December 28, 2013 (KHARTOUM) – The leader of Sudan’s opposition National Umma Party (NUP), Al-Sadig Al-Mahdi has warned against toppling the regime by military force and called for making peaceful change through national consensus.

Opposition Umma Party leader and former Prime Minister Al-Sadiq Al Mahdi speaks during joint news conference with Sudan's President Omar al-Bashir (R) after their meeting at Mahadi's house in Omdurman August 27, 2013 (REUTERS/Mohamed Nureldin Abdallah)
Opposition Umma Party leader and former Prime Minister Al-Sadiq Al Mahdi speaks during joint news conference with Sudan’s President Omar al-Bashir (R) after their meeting at Mahadi’s house in Omdurman August 27, 2013 (REUTERS/Mohamed Nureldin Abdallah)
The former prime minister said in a talk show broadcasted by the state-run Radio Omdurman on Friday that “Sudan is at crossroads”, stressing that any attempt to overthrow the regime by force would lead to an endless cycle of violence.
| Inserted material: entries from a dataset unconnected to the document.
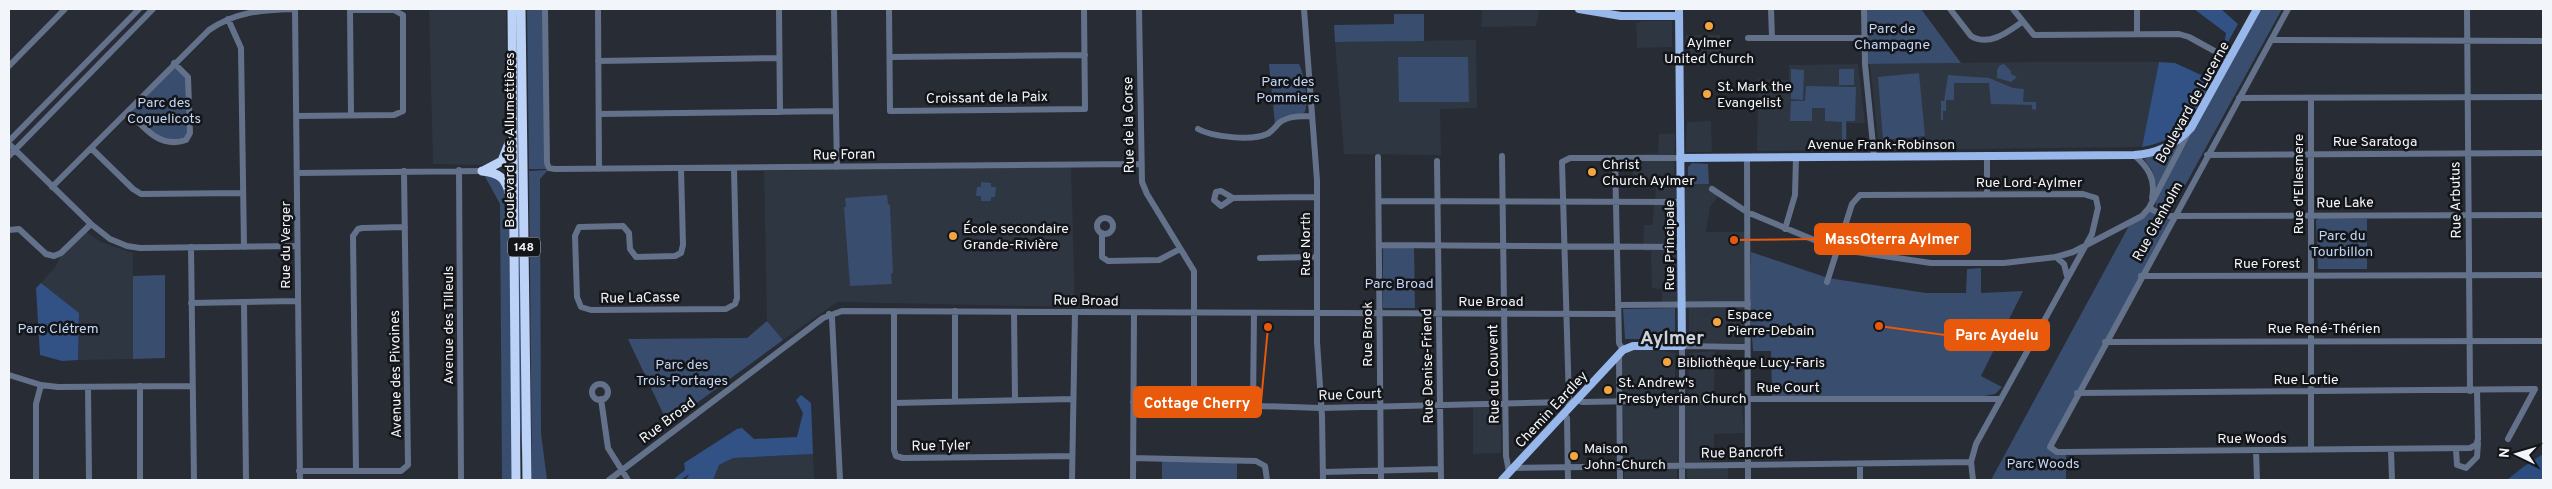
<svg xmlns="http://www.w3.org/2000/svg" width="2552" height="489" font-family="Overpass,sans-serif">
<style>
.built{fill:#2e3642}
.green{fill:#394d6e}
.forest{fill:#325185}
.water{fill:#2d4c80}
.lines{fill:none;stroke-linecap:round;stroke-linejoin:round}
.stream{stroke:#2d4c80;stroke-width:1}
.minor{stroke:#63728a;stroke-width:6}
.major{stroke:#98b7ea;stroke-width:8}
.highway{stroke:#bcd2f7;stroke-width:9}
.poi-dot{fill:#f2a541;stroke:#131518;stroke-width:2}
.labels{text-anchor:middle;stroke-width:5;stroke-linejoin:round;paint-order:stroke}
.shield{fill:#131518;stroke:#afb2b6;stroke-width:1}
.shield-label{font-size:12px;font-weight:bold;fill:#f2f5fa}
.park-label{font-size:14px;fill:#c3d6f7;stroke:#131518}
.poi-label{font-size:14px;fill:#f2f5fa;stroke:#131518;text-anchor:start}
.street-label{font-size:14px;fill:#f2f5fa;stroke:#131518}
.district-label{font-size:19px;font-weight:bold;fill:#ccd2db;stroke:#131518}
.leader{fill:none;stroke:#e8590c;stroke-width:2}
.callout-dot{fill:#e8590c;stroke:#131518;stroke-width:2}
.callout{fill:#e8590c;stroke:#e8590c;stroke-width:2}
.callout-label{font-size:15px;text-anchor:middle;font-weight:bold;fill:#fff}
</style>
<rect width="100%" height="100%" fill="#282c34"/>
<path class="built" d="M429 9H506L508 128 504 153 496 161 483 165 433 164Z
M1482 9H1540L1536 26 1481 27Z
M1643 21H1672V47L1637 48 1636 23Z
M1686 35H1720L1721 62 1686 63Z
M1476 40 1477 108 1440 109 1441 155 1344 154 1335 42Z
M2033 62H2159L2142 147 1879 150 1870 64Z
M1858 64 1865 123H1847V150L1757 151 1758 79 1789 80V65Z
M1711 121 1712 152H1686L1687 122Z
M1659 134H1675L1674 184H1706L1715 186 1721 192 1710 207 1706 232H1746L1744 343H1689V308H1662V289L1652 288 1651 251H1643L1644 225H1652L1657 179H1632L1634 154 1658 153Z
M1071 166 1075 307 837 302 783 340 767 321 764 171Z
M87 232 101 242 133 253V359L78 360V313L41 283 56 266 61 255Z
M1634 347 1675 353V395L1622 396V357Z
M1715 351 1714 405H1742L1744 433 1714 434V461L1677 463V480H1624L1623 406 1688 404 1689 353Z
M1473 405H1501V453L1473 454Z
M813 454 814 480H713L719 465 733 458Z
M1728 466V480H1687V469Z"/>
<path class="green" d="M527 9H543L547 169H529Z
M1864 9H1921L1961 63 1865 64Z
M2258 9H2282L2171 211H2163L2156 207V201L2189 133Z
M1394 14H1424V41L1335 42 1334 25 1394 24Z
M1398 57H1468L1469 102H1399Z
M174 63 186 74 190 133 186 140 163 141 128 111Z
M1269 64H1299C1304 72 1310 106 1304 113L1284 116 1275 124Z
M2004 64 2011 71V74L2017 77 2011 82 1997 78V70L2000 65Z
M1791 69 1804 70 1803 100 1791 99Z
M1839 69H1854V85H1839Z
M1919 73 1925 136 1883 140 1878 77Z
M1948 75 1989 78 2013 88 2024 89 2023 102H2036V110L2032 109V105L1991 104 1989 83H1954V100H1946V111H1943V120H1941V101H1944Z
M1806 86 1856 87 1855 121H1846V148H1842V122L1825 121V108H1812V121H1790L1791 101H1805Z
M2177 145 2179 146 2157 188 2152 170 2144 159 2162 153Z
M1692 163 1708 164 1709 184H1688V167Z
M548 170 540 179 541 433 547 480H532L529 171Z
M517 171H521L524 453H522L519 416Z
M483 173 503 178 510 203 513 480H502L500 204Z
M981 182 991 183V187H996L995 197H991V201H981V196H976L977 187H981Z
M887 195 888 204 890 205 893 273 891 274 892 284 850 286 844 207H846L845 198Z
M2149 208 2175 215 2050 446 2066 452V480H1991L2130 224Z
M2320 218 2367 219V269H2318L2316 220Z
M1383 245H1414L1415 308H1383Z
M1751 252 1828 278 1926 293H1966L1967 269 1981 268V293L2023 291 1981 376 2002 387 1995 394 1984 396 1772 397 1771 351H1753L1750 308Z
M165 275V358L133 359V276Z
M1675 308V339H1625L1623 309Z
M767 321 783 340 668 424 628 339 747 338Z
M1162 461 1237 463V480H1162Z"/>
<path class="forest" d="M2194 9H2221L2238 24 2228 42 2225 40 2226 33Z
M2159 62 2175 63 2212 80C2194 114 2184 140 2142 147Z
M41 283 79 313 78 360 62 361 40 355 36 288Z
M801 395 811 403 813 454 733 458 719 465 713 480H686L689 474 682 479H674L685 470 684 463 737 429 742 428 754 439 797 437 803 413 796 400Z"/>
<path class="water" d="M2543 454V480H2507L2523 467Z"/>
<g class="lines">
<path class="stream" d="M1960 298 1975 318 1973 349"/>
<path class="minor" d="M295 9 300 480
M350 9 351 115
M545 9 547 163 549 168 555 169 1140 164
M598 9 599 169
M779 9 780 112
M834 9 837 167
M889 9 890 111 1085 109 1084 9
M1139 9 1142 182 1147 194 1194 271V406
M1304 9 1317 180V342L1322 416 1323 480
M1771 9 1772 38
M1864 9 1865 64 1874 155
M1950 9 1971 36C1989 47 2008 32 2022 22
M2013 9 2034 35 2179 34 2189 37 2229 59
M2137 9V34
M2288 9 2050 447 2057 452H2063L2470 448 2476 445 2478 439 2477 390
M2467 9 2470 391
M228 19 241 48 244 247
M1748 38H1865
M2271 40 2543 41
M890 57 1085 55
M598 61 779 58
M9 66 65 9
M2239 98 2543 97
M2311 98V450
M128 111C144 128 160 149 186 140L190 133 188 77 174 63
M599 114 835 111
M296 116 394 115 403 111V15L394 10H350
M1198 129C1212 137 1252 141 1267 134 1272 132 1275 127 1279 123 1287 116 1301 116 1312 116
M9 141 139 9
M9 144 91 224 110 239 127 246 140 248 297 246
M91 148 133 189 141 194 242 193
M2134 155C2148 167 2156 179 2152 198
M2207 155 2543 153
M9 156 153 9
M1502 156 1506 456 1509 472
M1987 156V194
M1378 157 1381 480
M1747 157 1748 480
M1615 158 1619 343 1623 350
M1437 161 1441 480
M681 169 683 245 681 253 675 256 636 257 630 249 629 233 623 226 579 227 575 236 577 297 581 307 591 310 726 309 735 304 737 298 734 168
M459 170 461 480
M297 173 482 171
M52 187 209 30C235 12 261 10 292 9
M1712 189 1747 212 1836 249 1931 263H2004L2056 257 2073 252 2142 216 2149 208 2189 131
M1233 198 1221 206 1214 200 1216 192 1221 191 1233 198 1317 197
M1379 201 1681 202
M2149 208 2165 216 2543 215
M1097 226a8 8 0 1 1 16 0a8 8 0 1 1-16 0Z
M1785 229 1795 195 1796 157
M9 230 19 229 46 254 54 256 61 253 91 224
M1102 233V257L1108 261 1159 260 1180 249
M1379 245 1681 247
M191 247 194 480
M2056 257 2064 264 2067 276
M1260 258 1317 257
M2141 276 2543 275
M1827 282 1852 204 1860 195 2083 194 2096 198 2098 208 2092 234 1976 444 1971 462 1973 480
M191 303 298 301
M244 303 246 480
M1618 305 1748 304
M894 311V450L896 456 903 458 1072 456
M1014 312 1015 399
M829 314 832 318 840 480
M2105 342 2543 341
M1619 355 1620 480
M9 375 41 385 58 387 192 386
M592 392a8 8 0 1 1 16 0a8 8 0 1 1-16 0Z
M140 386V480
M88 387 89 480
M2077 393 2535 389 2508 439
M601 399 608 448 628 480
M1576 400 1582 402 1748 399H2000
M955 401V311
M1133 402 1321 408 1567 402
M894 403 1073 399
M1569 403 1562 162 1570 158H1680
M1253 408 1254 313
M1564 414 1567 418 1568 480
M2456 449 2457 465 2466 468 2477 457 2478 443
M2256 450 2257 480
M2391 450 2392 480
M1133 458 1256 461 1265 466 1267 480
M1860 464V480
M1513 468 1971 462
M299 471H401L408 465 404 171
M356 471 353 236 358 229 362 228 405 227
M1323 472 1441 469
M36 480V404L41 385
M609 480 823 318 842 311 1618 314
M1072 480 1075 312
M1133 480 1134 313
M1682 480V346L1747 347"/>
<path class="major" d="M1579 9 1621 16H1679
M1680 158 2134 155C2157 154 2175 145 2191 128L2257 9
M1502 480 1623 350 1633 346H1682L1679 9"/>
<path class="highway" d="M512 9 516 480
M521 9 527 480
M482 171C500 173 506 178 510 196
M483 171 502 161 509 143"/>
</g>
<g class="poi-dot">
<circle cx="1709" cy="26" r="5"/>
<circle cx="1707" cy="94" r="5"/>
<circle cx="1592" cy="172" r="5"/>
<circle cx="953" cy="236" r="5"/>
<circle cx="1717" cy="322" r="5"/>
<circle cx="1667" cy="362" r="5"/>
<circle cx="1608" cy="390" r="5"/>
<circle cx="1574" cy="456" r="5"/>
</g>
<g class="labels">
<rect class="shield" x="508" y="237.5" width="32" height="19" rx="4"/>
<g class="shield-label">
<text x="524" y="251">148</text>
</g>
<g class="park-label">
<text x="1892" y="33">Parc de<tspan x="1892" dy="16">Champagne</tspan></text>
<text x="1288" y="86">Parc des<tspan x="1288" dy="16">Pommiers</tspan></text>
<text x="164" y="107">Parc des<tspan x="164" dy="16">Coquelicots</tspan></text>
<text x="2342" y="240">Parc du<tspan x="2342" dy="16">Tourbillon</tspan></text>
<text x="1399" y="288">Parc Broad</text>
<text x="58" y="333">Parc Clétrem</text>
<text x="682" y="369">Parc des<tspan x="682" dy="16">Trois-Portages</tspan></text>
<text x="2043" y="468">Parc Woods</text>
</g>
<g class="poi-label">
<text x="1709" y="47" text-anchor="middle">Aylmer<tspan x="1709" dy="16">United Church</tspan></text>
<text x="1717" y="91">St. Mark the<tspan x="1717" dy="16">Evangelist</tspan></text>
<text x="1602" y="169">Christ<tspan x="1602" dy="16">Church Aylmer</tspan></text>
<text x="963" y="233">École secondaire<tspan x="963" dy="16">Grande-Rivière</tspan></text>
<text x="1727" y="319">Espace<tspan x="1727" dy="16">Pierre-Debain</tspan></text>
<text x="1677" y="367">Bibliothèque Lucy-Faris</text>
<text x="1618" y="387">St. Andrew's<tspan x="1618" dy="16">Presbyterian Church</tspan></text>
<text x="1584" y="453">Maison<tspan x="1584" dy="16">John-Church</tspan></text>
</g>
<g class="street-label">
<text transform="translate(987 97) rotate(-1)" y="5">Croissant de la Paix</text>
<text transform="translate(2192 102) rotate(-61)" y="5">Boulevard de Lucerne</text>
<text transform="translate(1128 125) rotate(-91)" y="5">Rue de la Corse</text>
<text transform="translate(509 140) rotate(-90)" y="5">Boulevard des Allumettières</text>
<text x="2375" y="146">Rue Saratoga</text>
<text x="1881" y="149">Avenue Frank-Robinson</text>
<text transform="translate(844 154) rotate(-1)" y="5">Rue Foran</text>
<text x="2029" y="187">Rue Lord-Aylmer</text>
<text transform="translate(2298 184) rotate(-90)" y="5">Rue d'Ellesmere</text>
<text transform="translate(2455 200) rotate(-91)" y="5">Rue Arbutus</text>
<text transform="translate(2345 202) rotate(-1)" y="5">Rue Lake</text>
<text transform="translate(2157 221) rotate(-61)" y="5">Rue Glenholm</text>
<text transform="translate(1305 244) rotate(-90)" y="5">Rue North</text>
<text transform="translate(285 245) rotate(-90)" y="5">Rue du Verger</text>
<text transform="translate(1669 245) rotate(-90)" y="5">Rue Principale</text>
<text x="2267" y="268">Rue Forest</text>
<text transform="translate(640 297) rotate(-1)" y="5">Rue LaCasse</text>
<text transform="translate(1086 300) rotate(1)" y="5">Rue Broad</text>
<text x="1491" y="306">Rue Broad</text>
<text transform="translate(448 325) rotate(-90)" y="5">Avenue des Tilleuls</text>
<text x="2324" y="333">Rue René-Thérien</text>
<text transform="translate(1367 334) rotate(-90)" y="5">Rue Brook</text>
<text transform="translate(1427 366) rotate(-91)" y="5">Rue Denise-Friend</text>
<text transform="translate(395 374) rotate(-91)" y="5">Avenue des Pivoines</text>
<text transform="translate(1493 374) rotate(-91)" y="5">Rue du Couvent</text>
<text x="2306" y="384">Rue Lortie</text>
<text x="1788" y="392">Rue Court</text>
<text transform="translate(1350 394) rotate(-2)" y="5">Rue Court</text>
<text transform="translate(1551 409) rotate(-47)" y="5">Chemin Eardley</text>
<text transform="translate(667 420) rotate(-37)" y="5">Rue Broad</text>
<text x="2252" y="443">Rue Woods</text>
<text transform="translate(941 445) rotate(-1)" y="5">Rue Tyler</text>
<text transform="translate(1742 452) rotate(-1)" y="5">Rue Bancroft</text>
</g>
<g class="district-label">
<text x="1672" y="344">Aylmer</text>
</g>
</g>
<path class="leader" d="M1734 240L1815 239M1879 326L1945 335M1268 327L1261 402"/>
<g class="callout-dot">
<circle cx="1734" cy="240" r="5"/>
<circle cx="1879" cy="326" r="5"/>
<circle cx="1268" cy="327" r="5"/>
</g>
<g class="callout">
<rect x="1815" y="224" width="155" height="30" rx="5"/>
<rect x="1945" y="320" width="104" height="30" rx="5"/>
<rect x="1134" y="387" width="127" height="30" rx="5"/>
</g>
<g class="callout-label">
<text x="1892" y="244">MassOterra Aylmer</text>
<text x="1997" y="340">Parc Aydelu</text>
<text x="1197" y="408">Cottage Cherry</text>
</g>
<rect width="2552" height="489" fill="none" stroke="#f2f5fa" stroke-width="20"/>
<g transform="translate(2517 454) rotate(275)" stroke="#131518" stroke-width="4" paint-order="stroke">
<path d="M0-4L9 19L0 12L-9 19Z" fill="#f2f5fa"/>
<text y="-8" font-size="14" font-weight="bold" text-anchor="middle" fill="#f2f5fa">N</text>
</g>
</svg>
Al-Mahdi added that Sudan looks forward to achieving full democratic transformation and comprehensive and just peace. He pointed out that “removing the current regime by force would lead to a situation similar to that is of Syria, calling for achieving change through soft power”.

The opposition leader who is known for his rejection to the use of arms to topple down the regime attempted last November to meet with Sudanese rebels in Kampala but the Ugandan government declined to give him a visa.

The groups of the Sudanese Revolutionary Front say they want a comprehensive process leading to dismantle Bashir’s regime but however they doubt that the government can accept such demand unless it is militarily defeated.

Alluding to the position of the ruling National Congress Party (NCP) rejecting his initiative for a holistic process including rebel movements, Al-Mahdi demanded all parties to abandon partisanship and seek to achieve a balanced equation of democratic governance and just and comprehensive peace.

The ruling NCP and the Umma party held talks in the past months over democratic transition in the past months but all the former offered to the latter is to participate in a coalition government and to give the opposition party an important number of ministerial posts.

The leader of the NUP laid out features of what he called the new national political regime to overcome the political crisis, saying that “we have to recognise and address the crisis and offer the right diagnosis”.

“The new political regime emulates the South African experience through a consensual road map”, he further added.

Al-Mahadi on Wednesday called for establishing a new regime and organising public pressure, protests, and sit-ins to force the regime to engage in a road map for achieving comprehensive and just peace and democratic transformation similar to that which took place in South Africa in 1992 or through a peaceful popular uprising.

He said that the new regime should take into account the developments in the system of governance, political parties, trade unions, civil society organizations, and the role of woman in society.